Son yıllarda karşımıza çıkan en ilgi çekici oluşumlardan biri The Claypool Lennon Delirium. Projenin başındaki iki isim Primus‘un deli basçısı Les Claypool ile John’la Yoko’nun aşk çocuğu Sean Lennon olunca insan bir başını çevirmeden edemiyor tabi. Belki de ister istemez projenin ilginçliğinin müziğin kalitesini gölgeleyeceği önyargısıyla başlıyoruz dinlemeye.
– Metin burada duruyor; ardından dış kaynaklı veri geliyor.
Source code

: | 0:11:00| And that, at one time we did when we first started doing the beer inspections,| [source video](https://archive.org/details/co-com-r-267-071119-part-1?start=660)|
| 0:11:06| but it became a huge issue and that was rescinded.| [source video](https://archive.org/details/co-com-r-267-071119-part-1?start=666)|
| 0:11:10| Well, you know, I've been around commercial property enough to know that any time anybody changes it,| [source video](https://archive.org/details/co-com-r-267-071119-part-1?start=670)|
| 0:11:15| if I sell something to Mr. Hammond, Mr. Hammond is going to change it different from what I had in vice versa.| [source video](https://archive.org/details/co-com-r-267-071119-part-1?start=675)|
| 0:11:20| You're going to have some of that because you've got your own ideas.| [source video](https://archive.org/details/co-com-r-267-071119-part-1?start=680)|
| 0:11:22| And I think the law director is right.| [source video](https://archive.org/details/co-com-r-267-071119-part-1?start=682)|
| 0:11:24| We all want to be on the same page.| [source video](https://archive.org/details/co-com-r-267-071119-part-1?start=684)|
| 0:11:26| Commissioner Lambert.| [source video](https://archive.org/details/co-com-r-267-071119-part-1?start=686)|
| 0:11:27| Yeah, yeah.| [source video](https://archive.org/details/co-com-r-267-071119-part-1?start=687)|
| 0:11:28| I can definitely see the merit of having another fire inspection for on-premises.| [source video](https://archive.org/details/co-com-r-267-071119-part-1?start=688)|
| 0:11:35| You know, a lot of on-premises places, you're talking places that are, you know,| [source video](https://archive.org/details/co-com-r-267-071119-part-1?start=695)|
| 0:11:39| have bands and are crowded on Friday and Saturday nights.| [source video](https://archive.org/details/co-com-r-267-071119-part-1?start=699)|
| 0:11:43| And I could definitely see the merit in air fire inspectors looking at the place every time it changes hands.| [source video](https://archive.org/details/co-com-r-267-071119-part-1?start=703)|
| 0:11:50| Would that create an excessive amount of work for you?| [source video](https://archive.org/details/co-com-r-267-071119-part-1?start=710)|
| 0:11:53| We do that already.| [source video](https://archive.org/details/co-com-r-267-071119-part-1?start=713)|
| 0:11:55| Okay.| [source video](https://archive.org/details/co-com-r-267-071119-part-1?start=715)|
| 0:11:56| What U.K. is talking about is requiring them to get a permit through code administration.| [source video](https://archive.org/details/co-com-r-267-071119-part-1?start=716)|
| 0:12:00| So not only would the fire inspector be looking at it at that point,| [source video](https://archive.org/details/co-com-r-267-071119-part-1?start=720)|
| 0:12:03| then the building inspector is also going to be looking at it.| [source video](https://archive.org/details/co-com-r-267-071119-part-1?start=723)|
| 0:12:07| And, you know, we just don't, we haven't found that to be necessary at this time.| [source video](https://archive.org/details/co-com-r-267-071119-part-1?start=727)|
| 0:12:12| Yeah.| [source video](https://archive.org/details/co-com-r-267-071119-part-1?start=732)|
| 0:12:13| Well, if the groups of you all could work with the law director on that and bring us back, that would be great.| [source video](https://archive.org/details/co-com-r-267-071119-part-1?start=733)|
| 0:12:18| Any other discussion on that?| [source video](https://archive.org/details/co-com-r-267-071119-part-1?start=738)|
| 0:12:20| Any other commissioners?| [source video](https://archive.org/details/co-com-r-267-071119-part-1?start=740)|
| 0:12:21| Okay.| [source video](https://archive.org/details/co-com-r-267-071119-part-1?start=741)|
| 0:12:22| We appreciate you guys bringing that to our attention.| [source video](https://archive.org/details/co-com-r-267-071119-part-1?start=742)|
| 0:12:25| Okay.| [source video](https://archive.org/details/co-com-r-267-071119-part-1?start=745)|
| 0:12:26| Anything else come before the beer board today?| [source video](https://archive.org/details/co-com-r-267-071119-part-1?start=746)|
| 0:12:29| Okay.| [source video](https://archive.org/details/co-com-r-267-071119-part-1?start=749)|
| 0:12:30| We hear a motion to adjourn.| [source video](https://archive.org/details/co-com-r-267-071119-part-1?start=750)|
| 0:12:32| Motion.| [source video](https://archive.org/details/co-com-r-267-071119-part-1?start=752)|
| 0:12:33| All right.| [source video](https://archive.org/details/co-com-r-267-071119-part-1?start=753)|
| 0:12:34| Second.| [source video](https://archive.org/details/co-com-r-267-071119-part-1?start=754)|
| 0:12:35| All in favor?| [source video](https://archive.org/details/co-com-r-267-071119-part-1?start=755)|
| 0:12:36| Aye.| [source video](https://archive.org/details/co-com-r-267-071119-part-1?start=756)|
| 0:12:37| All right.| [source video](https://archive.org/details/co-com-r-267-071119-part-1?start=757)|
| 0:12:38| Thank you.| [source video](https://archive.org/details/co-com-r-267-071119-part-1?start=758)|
Oysa South of Reality‘de görüyoruz ki CLD çoktan dört başı mamur, her notasında ayakları sağlamca yere basan gruplar arasına girmiş bile.
Saykodelik deryalar, CLD‘un turnusolünde yer yer karanlık, yer yer harika bir biçimde garip renklere bürünüyor. Bu renkleri ilk albüm Monolith of Phobos‘ta da üstü örtülü biçimde görmüş, King Crimson ve Cream yorumlarını dinlerken arsız arsız gülümsemiştik. O başlangıcın ikiliye getirdiği özgüven, ortadaki yeteneği adeta mitoz bölünmeye uğratmış; yabancı bir gezegeni keşif gezisine giden iki astronotun algısını progresif -ve ziyadesiyle dumanlı- tonlara bulamış. “Amethyst Realm”‘ın sinsi neşesi, “Blood and Rockets”‘ın okültist şakaları, “Toadyman’s Hour”‘ın Beatles-Primus arası sound’u gibi ufak mucizeler olsa olsa bu atmosferin havasını soluyarak anlaşılabilir.
‘Gerçekliğin güneyinde’ yer alan bu çoğunlukla eğlenceli karnaval, şüphesiz senenin en hoş sürprizlerden. Ama yetmez. Devam filmlerini de bekliyoruz. Lennon ile Claypool, burada daha fazlası araştırılması gereken bir ses yakalamış durumda. Doğru, yerinde ve içten bir ses. O sesin peşine düşmek lazım, bu durumda üçüncü rauntta bizi gerçek bir başyapıt bekliyor olacak.